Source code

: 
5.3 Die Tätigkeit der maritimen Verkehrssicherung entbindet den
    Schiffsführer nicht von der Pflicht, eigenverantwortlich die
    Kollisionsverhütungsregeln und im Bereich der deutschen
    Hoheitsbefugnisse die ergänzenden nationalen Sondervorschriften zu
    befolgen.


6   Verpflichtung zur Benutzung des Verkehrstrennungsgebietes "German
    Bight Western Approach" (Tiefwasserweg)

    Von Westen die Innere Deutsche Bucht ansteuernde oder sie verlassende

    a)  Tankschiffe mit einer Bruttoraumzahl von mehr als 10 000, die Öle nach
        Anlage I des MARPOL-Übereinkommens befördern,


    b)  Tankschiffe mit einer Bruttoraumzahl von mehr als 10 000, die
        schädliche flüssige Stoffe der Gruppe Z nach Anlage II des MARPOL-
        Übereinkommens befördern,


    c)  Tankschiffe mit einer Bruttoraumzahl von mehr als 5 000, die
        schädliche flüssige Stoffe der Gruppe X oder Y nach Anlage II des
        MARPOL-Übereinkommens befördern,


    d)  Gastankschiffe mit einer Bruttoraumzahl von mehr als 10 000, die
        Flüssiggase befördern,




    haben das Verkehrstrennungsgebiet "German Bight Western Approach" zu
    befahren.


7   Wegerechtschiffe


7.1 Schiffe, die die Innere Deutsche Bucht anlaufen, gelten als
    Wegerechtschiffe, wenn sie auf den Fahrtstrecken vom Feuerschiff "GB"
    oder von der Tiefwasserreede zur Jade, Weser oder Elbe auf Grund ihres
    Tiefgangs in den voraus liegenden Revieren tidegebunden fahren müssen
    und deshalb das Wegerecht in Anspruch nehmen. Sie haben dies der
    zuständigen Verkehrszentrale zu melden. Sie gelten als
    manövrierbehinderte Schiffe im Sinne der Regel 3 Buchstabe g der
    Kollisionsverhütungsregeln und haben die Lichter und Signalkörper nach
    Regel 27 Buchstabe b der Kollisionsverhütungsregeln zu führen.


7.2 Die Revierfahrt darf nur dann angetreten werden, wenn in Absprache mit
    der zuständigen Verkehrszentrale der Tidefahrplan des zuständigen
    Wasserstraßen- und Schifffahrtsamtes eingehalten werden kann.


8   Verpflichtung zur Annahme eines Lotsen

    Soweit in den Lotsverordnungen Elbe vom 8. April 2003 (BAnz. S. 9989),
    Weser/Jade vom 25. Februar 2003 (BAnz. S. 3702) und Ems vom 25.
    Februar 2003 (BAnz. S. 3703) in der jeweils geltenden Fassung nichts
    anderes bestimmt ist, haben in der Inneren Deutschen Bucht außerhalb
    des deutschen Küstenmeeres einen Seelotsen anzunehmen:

......

● **About this exercise**
Reproduce the data above line for line, keeping every character unchanged.

● **Output of the task**
Source code

: 
5.3 Die Tätigkeit der maritimen Verkehrssicherung entbindet den
    Schiffsführer nicht von der Pflicht, eigenverantwortlich die
    Kollisionsverhütungsregeln und im Bereich der deutschen
    Hoheitsbefugnisse die ergänzenden nationalen Sondervorschriften zu
    befolgen.


6   Verpflichtung zur Benutzung des Verkehrstrennungsgebietes "German
    Bight Western Approach" (Tiefwasserweg)

    Von Westen die Innere Deutsche Bucht ansteuernde oder sie verlassende

    a)  Tankschiffe mit einer Bruttoraumzahl von mehr als 10 000, die Öle nach
        Anlage I des MARPOL-Übereinkommens befördern,


    b)  Tankschiffe mit einer Bruttoraumzahl von mehr als 10 000, die
        schädliche flüssige Stoffe der Gruppe Z nach Anlage II des MARPOL-
        Übereinkommens befördern,


    c)  Tankschiffe mit einer Bruttoraumzahl von mehr als 5 000, die
        schädliche flüssige Stoffe der Gruppe X oder Y nach Anlage II des
        MARPOL-Übereinkommens befördern,


    d)  Gastankschiffe mit einer Bruttoraumzahl von mehr als 10 000, die
        Flüssiggase befördern,




    haben das Verkehrstrennungsgebiet "German Bight Western Approach" zu
    befahren.


7   Wegerechtschiffe


7.1 Schiffe, die die Innere Deutsche Bucht anlaufen, gelten als
    Wegerechtschiffe, wenn sie auf den Fahrtstrecken vom Feuerschiff "GB"
    oder von der Tiefwasserreede zur Jade, Weser oder Elbe auf Grund ihres
    Tiefgangs in den voraus liegenden Revieren tidegebunden fahren müssen
    und deshalb das Wegerecht in Anspruch nehmen. Sie haben dies der
    zuständigen Verkehrszentrale zu melden. Sie gelten als
    manövrierbehinderte Schiffe im Sinne der Regel 3 Buchstabe g der
    Kollisionsverhütungsregeln und haben die Lichter und Signalkörper nach
    Regel 27 Buchstabe b der Kollisionsverhütungsregeln zu führen.


7.2 Die Revierfahrt darf nur dann angetreten werden, wenn in Absprache mit
    der zuständigen Verkehrszentrale der Tidefahrplan des zuständigen
    Wasserstraßen- und Schifffahrtsamtes eingehalten werden kann.


8   Verpflichtung zur Annahme eines Lotsen

    Soweit in den Lotsverordnungen Elbe vom 8. April 2003 (BAnz. S. 9989),
    Weser/Jade vom 25. Februar 2003 (BAnz. S. 3702) und Ems vom 25.
    Februar 2003 (BAnz. S. 3703) in der jeweils geltenden Fassung nichts
    anderes bestimmt ist, haben in der Inneren Deutschen Bucht außerhalb
    des deutschen Küstenmeeres einen Seelotsen anzunehmen:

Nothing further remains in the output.